◆ **PASSAGE SHOWN**:
__________

# German Shepherd Playing Hide and Seek!



## GsdLoverr729 (Jun 20, 2010)

This is SOOO funny! :wild:
This german shepherd, named Ollie apparently, is playing hide and seek with her daddy!


----------



## StryderPup (May 16, 2009)

That is hilarious! What a good girl


----------



## GsdLoverr729 (Jun 20, 2010)

I know! She's so funny!!!


----------



## acillaton (Jun 17, 2010)

What a sweet girl :wub:


----------



## Doggydog (May 12, 2009)

Cute! She looks like my 1st GSD.
Both my dogs play hide & seek with my daughter, but they're the seekers. It's hilarious to see some of the highly unlikely places they'll look for her. Like in the dust pan, or under low furniture. Yet they'll miss her when she's against the wall holding a towel up. They don't notice a towel couldn't be suspended in air, but she might have flattened out and gone under the sofa. They do always find her in the end and then they trot happily off to wait in the other room while she re-hides.


----------



## JakodaCD OA (May 14, 2000)

tooooo funny!


----------



## GsdLoverr729 (Jun 20, 2010)

I'm starting to teach Koda this trick!! It's so funny! She can't hide very well because her giant satellite ears hahaha!


----------



## onyxboy (Jun 6, 2010)

I think onyx is ready to dothis trick; He is in obedience classes now and best in his class. I'm do proud of my big boy


----------



## GsdLoverr729 (Jun 20, 2010)

onyxboy said:


> I think onyx is ready to dothis trick; He is in obedience classes now and best in his class. I'm do proud of my big boy


 Aww congrats on that!! What a smart, good boy!!! I bet he would do this no problem


----------

__________

Data excerpts:
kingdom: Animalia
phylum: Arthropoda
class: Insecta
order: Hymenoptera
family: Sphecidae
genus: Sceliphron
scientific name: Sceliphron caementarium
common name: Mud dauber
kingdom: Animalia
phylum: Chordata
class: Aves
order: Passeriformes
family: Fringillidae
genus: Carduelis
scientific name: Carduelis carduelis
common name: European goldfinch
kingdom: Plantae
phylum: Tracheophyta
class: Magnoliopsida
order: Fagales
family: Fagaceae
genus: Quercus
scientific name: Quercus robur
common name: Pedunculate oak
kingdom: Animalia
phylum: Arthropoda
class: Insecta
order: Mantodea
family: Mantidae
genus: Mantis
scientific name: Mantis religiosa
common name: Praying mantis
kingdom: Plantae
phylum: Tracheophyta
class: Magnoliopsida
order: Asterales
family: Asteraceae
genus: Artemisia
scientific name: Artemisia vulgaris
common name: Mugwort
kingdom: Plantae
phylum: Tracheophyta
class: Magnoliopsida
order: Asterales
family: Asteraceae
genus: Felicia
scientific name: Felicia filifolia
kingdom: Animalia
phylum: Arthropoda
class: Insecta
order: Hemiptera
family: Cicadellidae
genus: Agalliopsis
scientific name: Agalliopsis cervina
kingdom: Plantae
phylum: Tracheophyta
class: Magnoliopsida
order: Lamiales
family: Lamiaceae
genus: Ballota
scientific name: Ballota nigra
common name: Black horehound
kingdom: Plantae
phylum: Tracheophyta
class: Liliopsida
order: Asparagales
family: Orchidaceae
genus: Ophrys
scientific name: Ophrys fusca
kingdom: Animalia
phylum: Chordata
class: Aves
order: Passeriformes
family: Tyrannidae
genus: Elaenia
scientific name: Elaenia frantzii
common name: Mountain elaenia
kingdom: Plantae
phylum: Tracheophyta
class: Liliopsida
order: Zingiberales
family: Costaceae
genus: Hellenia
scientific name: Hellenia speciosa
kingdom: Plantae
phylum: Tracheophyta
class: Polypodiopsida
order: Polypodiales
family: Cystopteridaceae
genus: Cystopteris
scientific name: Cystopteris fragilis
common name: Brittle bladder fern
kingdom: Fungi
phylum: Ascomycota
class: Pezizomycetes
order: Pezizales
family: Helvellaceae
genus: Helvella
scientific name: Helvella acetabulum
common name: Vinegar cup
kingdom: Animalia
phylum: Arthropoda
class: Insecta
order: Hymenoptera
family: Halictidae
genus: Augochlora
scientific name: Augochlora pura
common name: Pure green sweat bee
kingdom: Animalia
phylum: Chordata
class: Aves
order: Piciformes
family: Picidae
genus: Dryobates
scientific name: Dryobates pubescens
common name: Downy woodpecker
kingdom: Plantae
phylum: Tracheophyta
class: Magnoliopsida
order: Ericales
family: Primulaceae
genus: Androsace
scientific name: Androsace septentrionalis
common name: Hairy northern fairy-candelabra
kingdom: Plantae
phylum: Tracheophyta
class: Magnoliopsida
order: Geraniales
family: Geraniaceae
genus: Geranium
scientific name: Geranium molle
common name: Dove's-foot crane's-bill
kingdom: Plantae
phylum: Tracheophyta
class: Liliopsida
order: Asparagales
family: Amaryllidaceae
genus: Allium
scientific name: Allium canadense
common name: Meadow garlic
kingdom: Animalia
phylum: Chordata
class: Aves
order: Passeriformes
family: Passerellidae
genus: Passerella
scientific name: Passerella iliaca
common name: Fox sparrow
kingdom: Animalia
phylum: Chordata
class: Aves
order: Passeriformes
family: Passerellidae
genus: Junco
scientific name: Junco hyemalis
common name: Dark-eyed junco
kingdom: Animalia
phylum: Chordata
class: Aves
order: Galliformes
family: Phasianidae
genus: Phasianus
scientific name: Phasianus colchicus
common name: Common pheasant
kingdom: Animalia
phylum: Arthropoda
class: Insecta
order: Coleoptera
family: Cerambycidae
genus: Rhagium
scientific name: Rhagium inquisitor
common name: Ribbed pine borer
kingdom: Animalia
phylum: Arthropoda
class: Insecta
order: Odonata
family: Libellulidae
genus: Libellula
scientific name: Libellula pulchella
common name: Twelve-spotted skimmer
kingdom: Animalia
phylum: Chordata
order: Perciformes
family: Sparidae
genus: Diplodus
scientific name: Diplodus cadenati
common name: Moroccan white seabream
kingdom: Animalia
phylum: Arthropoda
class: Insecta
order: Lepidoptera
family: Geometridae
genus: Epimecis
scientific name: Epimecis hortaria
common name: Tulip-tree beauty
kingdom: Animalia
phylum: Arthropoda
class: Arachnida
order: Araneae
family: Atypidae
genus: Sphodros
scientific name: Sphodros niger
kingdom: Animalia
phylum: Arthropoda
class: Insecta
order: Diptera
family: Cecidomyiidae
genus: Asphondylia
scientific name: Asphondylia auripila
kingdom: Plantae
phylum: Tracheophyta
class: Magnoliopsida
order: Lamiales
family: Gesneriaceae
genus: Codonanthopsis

__________

◆ **SET PROBLEM 1**:
Set down the hide-and-seek thread word for word, starting at the words "Both my dogs" and ending after "tooooo funny!".
◆ **SET PROBLEM 2**:
Answer these questions from the hide-and-seek thread:
(a) What name is given for the German Shepherd playing hide and seek?
(b) Whom do Doggydog's dogs play hide and seek with?
(c) Which dog is GsdLoverr729 starting to teach the trick?

◆ **FINAL ANSWER 1**:
Both my dogs play hide & seek with my daughter, but they're the seekers. It's hilarious to see some of the highly unlikely places they'll look for her. Like in the dust pan, or under low furniture. Yet they'll miss her when she's against the wall holding a towel up. They don't notice a towel couldn't be suspended in air, but she might have flattened out and gone under the sofa. They do always find her in the end and then they trot happily off to wait in the other room while she re-hides.


----------



## JakodaCD OA (May 14, 2000)

tooooo funny!

◆ **FINAL ANSWER 2**:
(a) Ollie
(b) Doggydog's daughter
(c) Koda